Rb. Maastricht, 11-07-2008, nr. AWB 07 / 683 WOB
ECLI:NL:RBMAA:2008:BD7267
- Instantie
Rechtbank Maastricht
- Datum
11-07-2008
- Zaaknummer
AWB 07 / 683 WOB
- LJN
BD7267
- Vakgebied(en)
Bestuursrecht algemeen (V)
- Brondocumenten en formele relaties
ECLI:NL:RBMAA:2008:BD7267, Uitspraak, Rechtbank Maastricht, 11‑07‑2008; (Eerste aanleg - meervoudig)

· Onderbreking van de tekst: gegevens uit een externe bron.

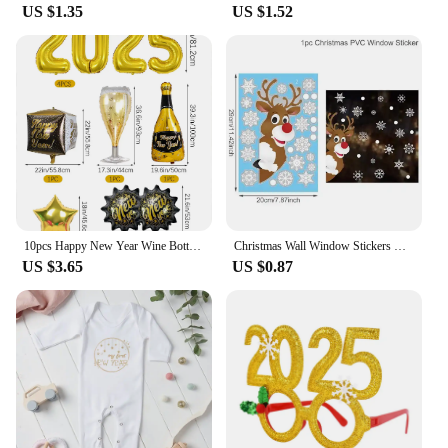
US $1.35
US $1.52
10pcs Happy New Year Wine Bottle Wine Glass Balloons, Gold 2025 Happy New Year, Wedding, Birthday, Graduation Decoration
Christmas Wall Window Stickers Marry Christmas Decoration For Home 2024 Christmas Ornaments Xmas Tree Navidad Gift New Year 2025
US $3.65
US $0.87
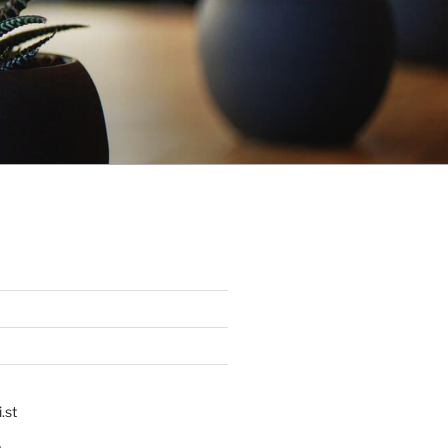
.st
p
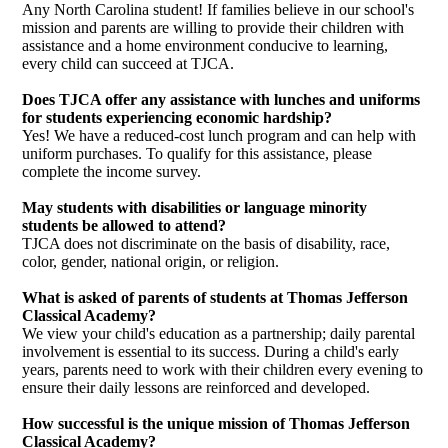
Any North Carolina student! If families believe in our school's
mission and parents are willing to provide their children with
assistance and a home environment conducive to learning,
every child can succeed at TJCA.
Does TJCA offer any assistance with lunches and uniforms
for students experiencing economic hardship?
Yes! We have a reduced-cost lunch program and can help with
uniform purchases. To qualify for this assistance, please
complete the income survey.
May students with disabilities or language minority
students be allowed to attend?
TJCA does not discriminate on the basis of disability, race,
color, gender, national origin, or religion.
What is asked of parents of students at Thomas Jefferson
Classical Academy?
We view your child's education as a partnership; daily parental
involvement is essential to its success. During a child's early
years, parents need to work with their children every evening to
ensure their daily lessons are reinforced and developed.
How successful is the unique mission of Thomas Jefferson
Classical Academy?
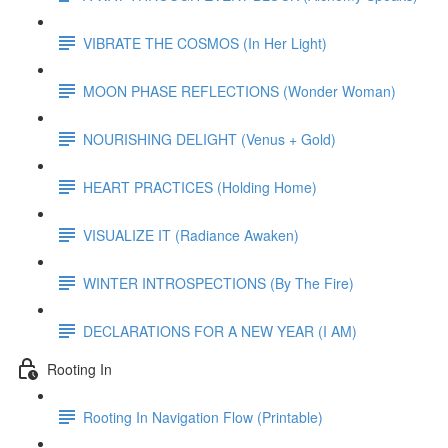
VIBRATE THE COSMOS (In Her Light)
MOON PHASE REFLECTIONS (Wonder Woman)
NOURISHING DELIGHT (Venus + Gold)
HEART PRACTICES (Holding Home)
VISUALIZE IT (Radiance Awaken)
WINTER INTROSPECTIONS (By The Fire)
DECLARATIONS FOR A NEW YEAR (I AM)
Rooting In
Rooting In Navigation Flow (Printable)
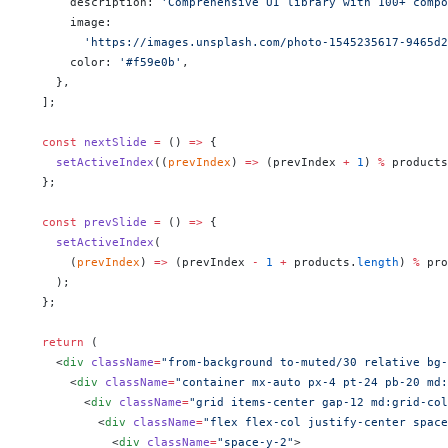
      description: 
'Comprehensive UI library with 100+ compo
      image:
        'https://images.unsplash.com/photo-1545235617-9465d2
      color: 
'#f59e0b'
,
    },
  ];
  const
 nextSlide
 =
 () 
=>
 {
    setActiveIndex
((
prevIndex
) 
=>
 (prevIndex 
+
 1
) 
%
 products
  };
  const
 prevSlide
 =
 () 
=>
 {
    setActiveIndex
(
      (
prevIndex
) 
=>
 (prevIndex 
-
 1
 +
 products.
length
) 
%
 pro
    );
  };
  return
 (
    <
div
 className
=
"from-background to-muted/30 relative bg-
      <
div
 className
=
"container mx-auto px-4 pt-24 pb-20 md:
        <
div
 className
=
"grid items-center gap-12 md:grid-col
          <
div
 className
=
"flex flex-col justify-center space
            <
div
 className
=
"space-y-2"
>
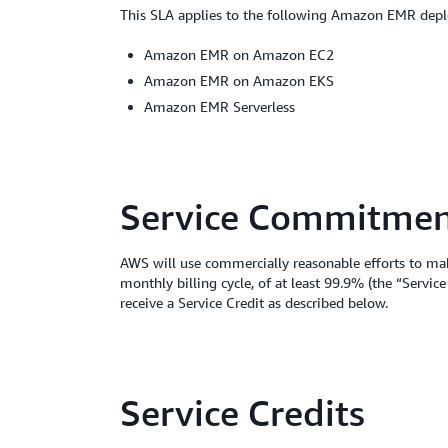
This SLA applies to the following Amazon EMR dep
Amazon EMR on Amazon EC2
Amazon EMR on Amazon EKS
Amazon EMR Serverless
Service Commitme
AWS will use commercially reasonable efforts to ma
monthly billing cycle, of at least 99.9% (the “Serv
receive a Service Credit as described below.
Service Credits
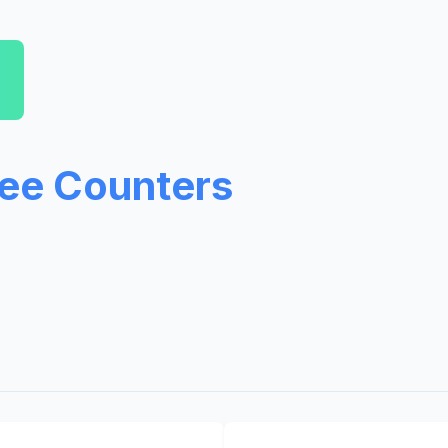
ree Counters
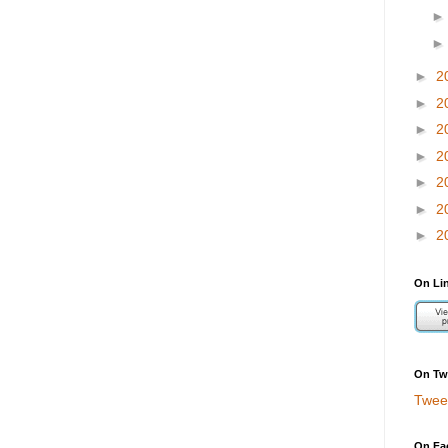
►
2
►
2
►
2
►
2
►
2
►
2
►
2
On Li
On Twi
Twee
On Fa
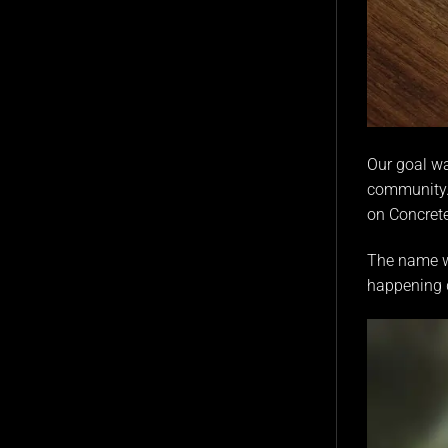
Our goal wa
community. 
on
Concret
The name wa
happening d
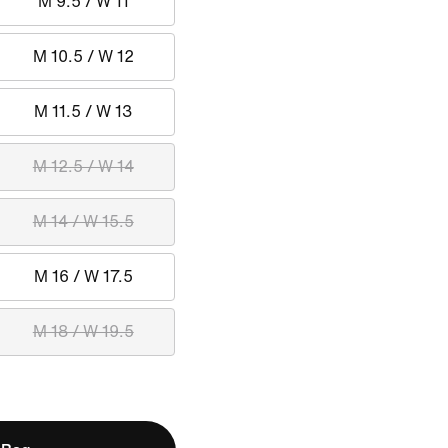
M 9.5 / W 11
M 10.5 / W 12
M 11.5 / W 13
M 12.5 / W 14
M 14 / W 15.5
M 16 / W 17.5
M 18 / W 19.5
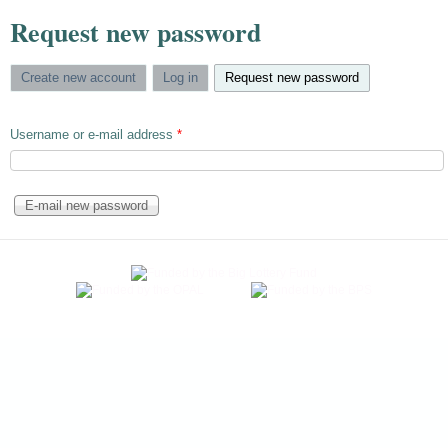
Request new password
Create new account
Log in
Request new password
(active tab)
Username or e-mail address
*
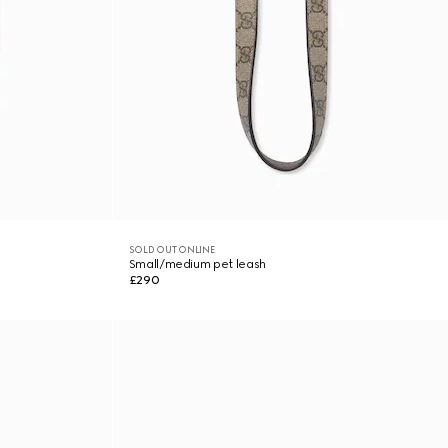
SOLD OUT ONLINE
Small/medium pet leash
£290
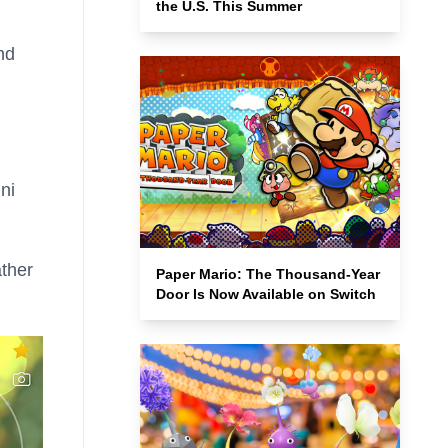
the U.S. This Summer
nd
ni
ather
Paper Mario: The Thousand-Year
Door Is Now Available on Switch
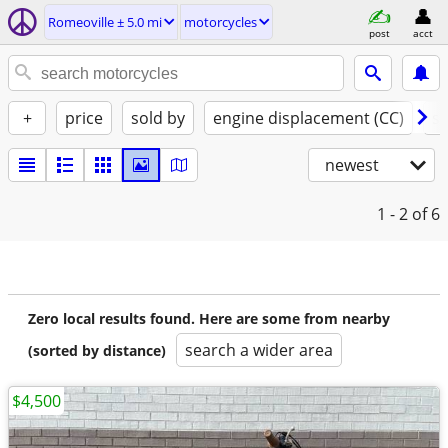
Romeoville ± 5.0 mi
motorcycles
post
acct
+
price
sold by
engine displacement (CC)
st
newest
1 - 2
of 6
Zero local results found. Here are some from nearby
search a wider area
(sorted by distance)
$4,500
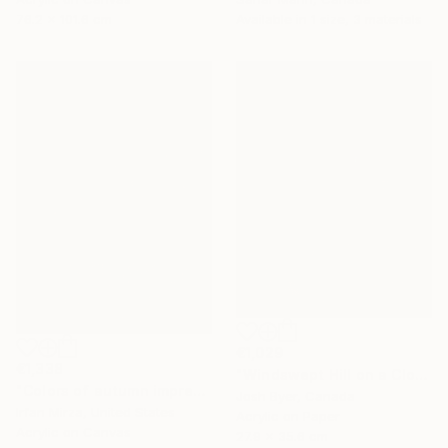
76.2 x 101.6 cm
Available in
1 size, 3 materials
€1,029
€1,338
"Windswept Hill on a Cloudy Day" Painting
"Colors of autumn impression landscape" Painting
Josh Byer, Canada
Irfan Mirza, United States
Acrylic on Paper
Acrylic on Canvas
27.9 x 35.6 cm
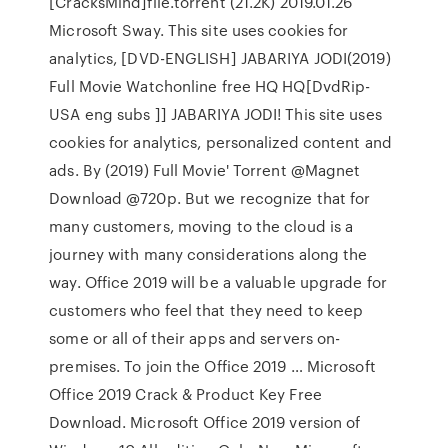
[CracksMind]file.torrent (21.2K) 2019.01.26
Microsoft Sway. This site uses cookies for
analytics, [DVD-ENGLISH] JABARIYA JODI(2019)
Full Movie Watchonline free HQ HQ[DvdRip-
USA eng subs ]] JABARIYA JODI! This site uses
cookies for analytics, personalized content and
ads. By (2019) Full Movie' Torrent @Magnet
Download @720p. But we recognize that for
many customers, moving to the cloud is a
journey with many considerations along the
way. Office 2019 will be a valuable upgrade for
customers who feel that they need to keep
some or all of their apps and servers on-
premises. To join the Office 2019 … Microsoft
Office 2019 Crack & Product Key Free
Download. Microsoft Office 2019 version of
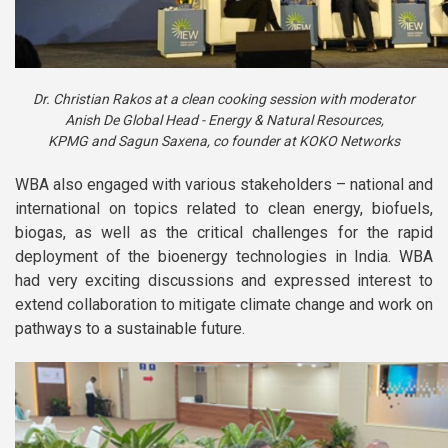
Dr. Christian Rakos at a clean cooking session with moderator
Anish De Global Head - Energy & Natural Resources,
KPMG and Sagun Saxena, co founder at KOKO Networks
WBA also engaged with various stakeholders – national and
international on topics related to clean energy, biofuels,
biogas, as well as the critical challenges for the rapid
deployment of the bioenergy technologies in India. WBA
had very exciting discussions and expressed interest to
extend collaboration to mitigate climate change and work on
pathways to a sustainable future.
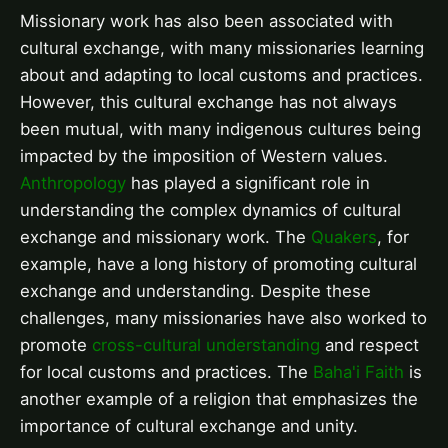
Missionary work has also been associated with
cultural exchange, with many missionaries learning
about and adapting to local customs and practices.
However, this cultural exchange has not always
been mutual, with many indigenous cultures being
impacted by the imposition of Western values.
Anthropology
has played a significant role in
understanding the complex dynamics of cultural
exchange and missionary work. The
Quakers
, for
example, have a long history of promoting cultural
exchange and understanding. Despite these
challenges, many missionaries have also worked to
promote
cross-cultural understanding
and respect
for local customs and practices. The
Baha'i Faith
is
another example of a religion that emphasizes the
importance of cultural exchange and unity.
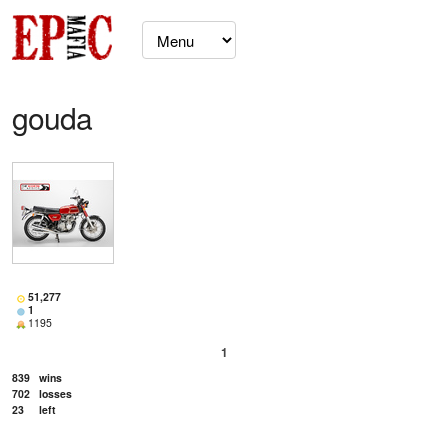
gouda
51,277
1
1195
1
839
wins
702
losses
23
left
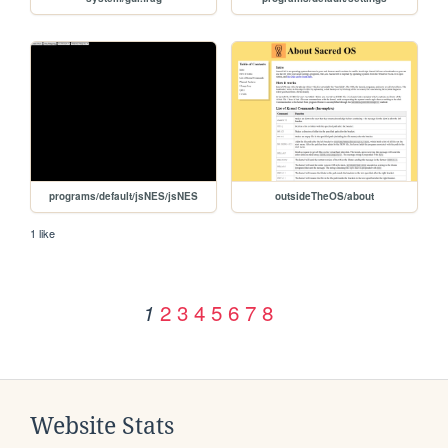
programs/default/jsNES/jsNES
outsideTheOS/about
1 like
2
3
4
5
6
7
8
1
Website Stats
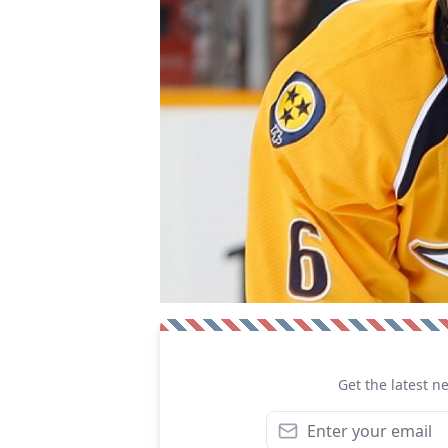
Get the latest n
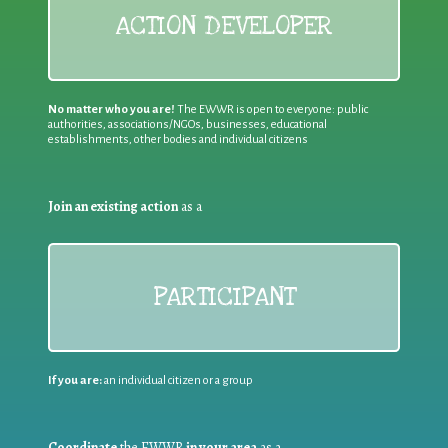
ACTION DEVELOPER
No matter who you are!
The EWWR is open to everyone: public
authorities, associations/NGOs, businesses, educational
establishments, other bodies and individual citizens
Join an existing action
as a
PARTICIPANT
If you are:
an individual citizen or a group
Coordinate
the EWWR
in your area
as a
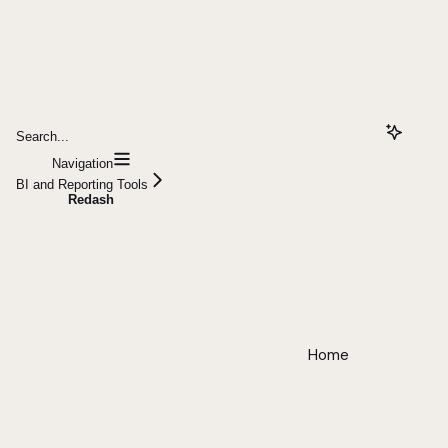
Search...
Navigation
BI and Reporting Tools
Redash
Home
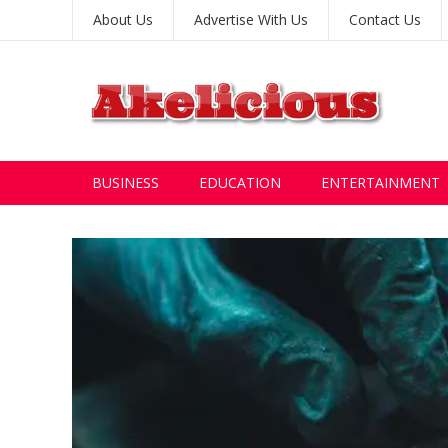
About Us
Advertise With Us
Contact Us
BUSINESS
EDUCATION
ENTERTAINMENT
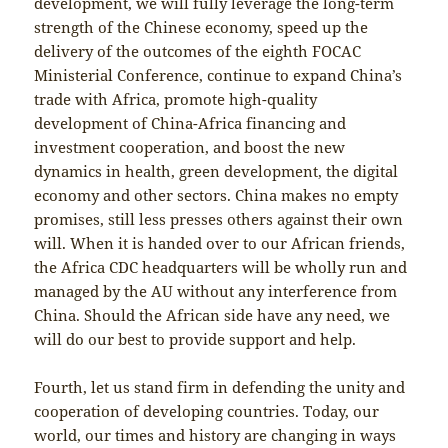
development, we will fully leverage the long-term
strength of the Chinese economy, speed up the
delivery of the outcomes of the eighth FOCAC
Ministerial Conference, continue to expand China’s
trade with Africa, promote high-quality
development of China-Africa financing and
investment cooperation, and boost the new
dynamics in health, green development, the digital
economy and other sectors. China makes no empty
promises, still less presses others against their own
will. When it is handed over to our African friends,
the Africa CDC headquarters will be wholly run and
managed by the AU without any interference from
China. Should the African side have any need, we
will do our best to provide support and help.
Fourth, let us stand firm in defending the unity and
cooperation of developing countries. Today, our
world, our times and history are changing in ways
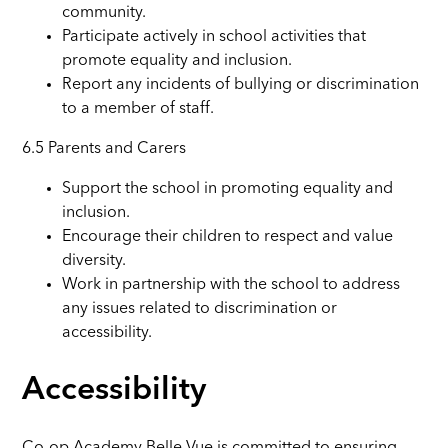
community.
Participate actively in school activities that
promote equality and inclusion.
Report any incidents of bullying or discrimination
to a member of staff.
6.5 Parents and Carers
Support the school in promoting equality and
inclusion.
Encourage their children to respect and value
diversity.
Work in partnership with the school to address
any issues related to discrimination or
accessibility.
Accessibility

Hoger beroep: ECLI:NL:RVS:2009:BJ2607
Uitspraak 11‑07‑2008
Inhoudsindicatie
De stichting “Stichting Waarborgfonds Kinderopvang” is geen bestuursorgaan in de zin van artikel 1:1, eerste lid, van de Awb. De rechtbank ziet zich in het kader van een verzoek om informatie op grond van de Wet openbaarheid van bestuur gesteld voor de vraag of de stichting “Stichting Waarborgfonds Kinderopvang” geduid kan worden als een bestuursorgaan als bedoeld in artikel 1:1, eerste lid, van de Awb. Niet is geschil is, en ook de rechtbank is van oordeel, dat de stichting niet aangemerkt kan worden als een bestuursorgaan in de zin van artikel 1:1, eerste lid, aanhef en onder a, van de Awb. Voor het antwoord op de vraag of de stichting geduid kan worden als een bestuursorgaan als bedoeld in artikel 1:1, eerste lid, aanhef en onder b, van de Awb, is van belang of aan de stichting een of meer overheidstaken zijn opgedragen en de daarvoor benodigde publiekrechtelijke bevoegdheden zijn toegekend. Blijkens de statuten heeft de minister geen invloed op de benoeming en samenstelling van de raad van bestuur en de raad van toezicht. Uit de statuten, het borgstellingreglement en het verhandelde ter zitting blijkt dat de minister evenmin invloed heeft op de wijze waarop en aan wie de stichting in individuele gevallen een borgstelling verleent. Gelet hierop blijkt niet van nauwe betrokkenheid van de minister bij de uitvoering van de door de stichting te verrichten taken. Gelet hierop is de rechtbank van oordeel dat de stichting niet als een bestuursorgaan in de zin van artikel 1:1, eerste lid, aanhef en onder b, van de Awb, kan worden aangemerkt. Het gegeven dat de minster voorafgaande goedkeuring dient te verlenen aan een wijziging van de statuten, borgstellingreglement en het beleggingsstatuut maakt dit niet anders, nu dit naar het oordeel van de rechtbank ziet op de algemene subsidieverhouding tussen de stichting en de minister ter controle of de subsidiegelden daadwerkelijk overeenkomstig de subsidiedoelstellingen worden verleend.
Partij(en)
RECHTBANK MAASTRICHT
Sector Bestuursrecht
Procedurenummer: AWB 07 / 683 WOB
Uitspraak van de meervoudige kamer voor bestuursrechtelijke zaken
In het geschil tussen
[eiseres]
gevestigd te Heerlen, eiseres,
en
De stichting “Stichting Waarborgfonds Kinderopvang”,
gevestigd te Eindhoven, verweerster
Datum bestreden besluit: 29 maart 2007
Kenmerk: 06-12-472 / JR / PR
1. Procesverloop
Bij brief van 10 mei 2007 heeft eiseres beroep ingesteld tegen het in de aanhef van deze uitspraak, hieronder nader te duiden, besluit van 29 maart 2007.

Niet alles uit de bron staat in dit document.